Dataset records —
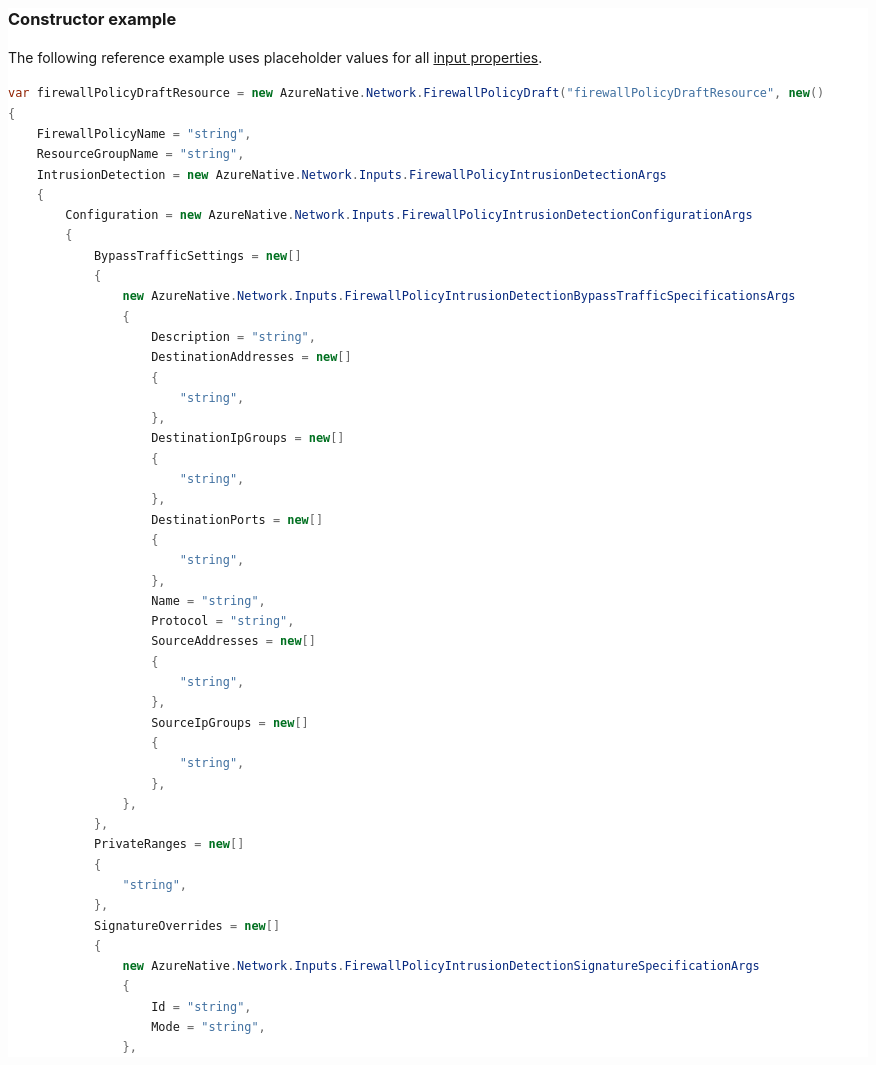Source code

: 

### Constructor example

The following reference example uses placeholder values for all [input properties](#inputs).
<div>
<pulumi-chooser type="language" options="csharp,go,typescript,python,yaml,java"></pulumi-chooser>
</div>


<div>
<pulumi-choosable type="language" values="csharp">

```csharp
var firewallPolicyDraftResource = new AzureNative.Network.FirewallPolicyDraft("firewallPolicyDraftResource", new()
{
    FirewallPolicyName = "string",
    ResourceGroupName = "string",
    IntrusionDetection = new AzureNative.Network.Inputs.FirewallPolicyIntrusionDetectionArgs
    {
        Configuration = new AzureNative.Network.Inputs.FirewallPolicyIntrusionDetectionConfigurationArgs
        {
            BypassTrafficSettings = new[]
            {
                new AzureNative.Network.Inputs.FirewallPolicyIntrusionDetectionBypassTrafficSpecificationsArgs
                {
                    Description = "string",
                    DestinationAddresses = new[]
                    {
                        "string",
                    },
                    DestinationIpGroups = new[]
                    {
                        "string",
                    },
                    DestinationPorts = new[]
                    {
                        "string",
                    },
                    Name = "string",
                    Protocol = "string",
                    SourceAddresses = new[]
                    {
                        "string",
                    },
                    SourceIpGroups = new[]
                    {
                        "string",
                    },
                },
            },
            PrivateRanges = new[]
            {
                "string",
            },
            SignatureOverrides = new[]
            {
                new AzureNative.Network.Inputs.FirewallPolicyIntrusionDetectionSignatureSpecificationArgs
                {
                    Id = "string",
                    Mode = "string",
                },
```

Your objective — Would you return the whole listing above exactly as written, skipping any image?

Written solution —
Source code

: 

### Constructor example

The following reference example uses placeholder values for all [input properties](#inputs).
<div>
<pulumi-chooser type="language" options="csharp,go,typescript,python,yaml,java"></pulumi-chooser>
</div>


<div>
<pulumi-choosable type="language" values="csharp">

```csharp
var firewallPolicyDraftResource = new AzureNative.Network.FirewallPolicyDraft("firewallPolicyDraftResource", new()
{
    FirewallPolicyName = "string",
    ResourceGroupName = "string",
    IntrusionDetection = new AzureNative.Network.Inputs.FirewallPolicyIntrusionDetectionArgs
    {
        Configuration = new AzureNative.Network.Inputs.FirewallPolicyIntrusionDetectionConfigurationArgs
        {
            BypassTrafficSettings = new[]
            {
                new AzureNative.Network.Inputs.FirewallPolicyIntrusionDetectionBypassTrafficSpecificationsArgs
                {
                    Description = "string",
                    DestinationAddresses = new[]
                    {
                        "string",
                    },
                    DestinationIpGroups = new[]
                    {
                        "string",
                    },
                    DestinationPorts = new[]
                    {
                        "string",
                    },
                    Name = "string",
                    Protocol = "string",
                    SourceAddresses = new[]
                    {
                        "string",
                    },
                    SourceIpGroups = new[]
                    {
                        "string",
                    },
                },
            },
            PrivateRanges = new[]
            {
                "string",
            },
            SignatureOverrides = new[]
            {
                new AzureNative.Network.Inputs.FirewallPolicyIntrusionDetectionSignatureSpecificationArgs
                {
                    Id = "string",
                    Mode = "string",
                },
```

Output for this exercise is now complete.